**Instruction:**
Please convert every record below into a two-column CSV with the header instruction,entry and one row per record. Put the record's text under instruction and its answer under entry, each in double quotes with any line breaks replaced by spaces.

**Provided records:**
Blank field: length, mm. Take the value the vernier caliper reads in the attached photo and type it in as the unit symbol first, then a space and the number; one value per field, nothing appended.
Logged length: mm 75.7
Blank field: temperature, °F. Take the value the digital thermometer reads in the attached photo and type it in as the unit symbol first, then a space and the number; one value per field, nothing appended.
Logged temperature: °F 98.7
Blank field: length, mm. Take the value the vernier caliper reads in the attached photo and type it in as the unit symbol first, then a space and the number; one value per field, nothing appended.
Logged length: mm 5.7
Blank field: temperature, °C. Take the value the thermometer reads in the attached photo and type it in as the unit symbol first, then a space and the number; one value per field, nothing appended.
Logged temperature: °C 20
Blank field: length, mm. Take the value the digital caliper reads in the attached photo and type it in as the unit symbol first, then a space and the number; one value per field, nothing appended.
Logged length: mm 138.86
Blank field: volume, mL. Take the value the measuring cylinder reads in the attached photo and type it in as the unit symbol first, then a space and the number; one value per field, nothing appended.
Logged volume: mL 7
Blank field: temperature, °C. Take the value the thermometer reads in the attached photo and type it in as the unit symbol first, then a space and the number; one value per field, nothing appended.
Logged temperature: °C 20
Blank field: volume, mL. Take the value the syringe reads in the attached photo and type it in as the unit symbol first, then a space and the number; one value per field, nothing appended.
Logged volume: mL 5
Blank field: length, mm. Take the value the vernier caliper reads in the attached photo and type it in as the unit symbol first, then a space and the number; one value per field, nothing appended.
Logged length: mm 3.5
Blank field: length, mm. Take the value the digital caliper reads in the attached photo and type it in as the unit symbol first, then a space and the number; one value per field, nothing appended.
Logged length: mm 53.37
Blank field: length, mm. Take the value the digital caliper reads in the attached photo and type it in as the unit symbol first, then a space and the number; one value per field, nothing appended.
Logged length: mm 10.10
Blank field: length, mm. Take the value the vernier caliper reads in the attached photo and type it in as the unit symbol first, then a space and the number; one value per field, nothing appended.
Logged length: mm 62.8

**The completed task:**
instruction,entry
"Blank field: length, mm. Take the value the vernier caliper reads in the attached photo and type it in as the unit symbol first, then a space and the number; one value per field, nothing appended. Logged length:","mm 75.7"
"Blank field: temperature, °F. Take the value the digital thermometer reads in the attached photo and type it in as the unit symbol first, then a space and the number; one value per field, nothing appended. Logged temperature:","°F 98.7"
"Blank field: length, mm. Take the value the vernier caliper reads in the attached photo and type it in as the unit symbol first, then a space and the number; one value per field, nothing appended. Logged length:","mm 5.7"
"Blank field: temperature, °C. Take the value the thermometer reads in the attached photo and type it in as the unit symbol first, then a space and the number; one value per field, nothing appended. Logged temperature:","°C 20"
"Blank field: length, mm. Take the value the digital caliper reads in the attached photo and type it in as the unit symbol first, then a space and the number; one value per field, nothing appended. Logged length:","mm 138.86"
"Blank field: volume, mL. Take the value the measuring cylinder reads in the attached photo and type it in as the unit symbol first, then a space and the number; one value per field, nothing appended. Logged volume:","mL 7"
"Blank field: temperature, °C. Take the value the thermometer reads in the attached photo and type it in as the unit symbol first, then a space and the number; one value per field, nothing appended. Logged temperature:","°C 20"
"Blank field: volume, mL. Take the value the syringe reads in the attached photo and type it in as the unit symbol first, then a space and the number; one value per field, nothing appended. Logged volume:","mL 5"
"Blank field: length, mm. Take the value the vernier caliper reads in the attached photo and type it in as the unit symbol first, then a space and the number; one value per field, nothing appended. Logged length:","mm 3.5"
"Blank field: length, mm. Take the value the digital caliper reads in the attached photo and type it in as the unit symbol first, then a space and the number; one value per field, nothing appended. Logged length:","mm 53.37"
"Blank field: length, mm. Take the value the digital caliper reads in the attached photo and type it in as the unit symbol first, then a space and the number; one value per field, nothing appended. Logged length:","mm 10.10"
"Blank field: length, mm. Take the value the vernier caliper reads in the attached photo and type it in as the unit symbol first, then a space and the number; one value per field, nothing appended. Logged length:","mm 62.8"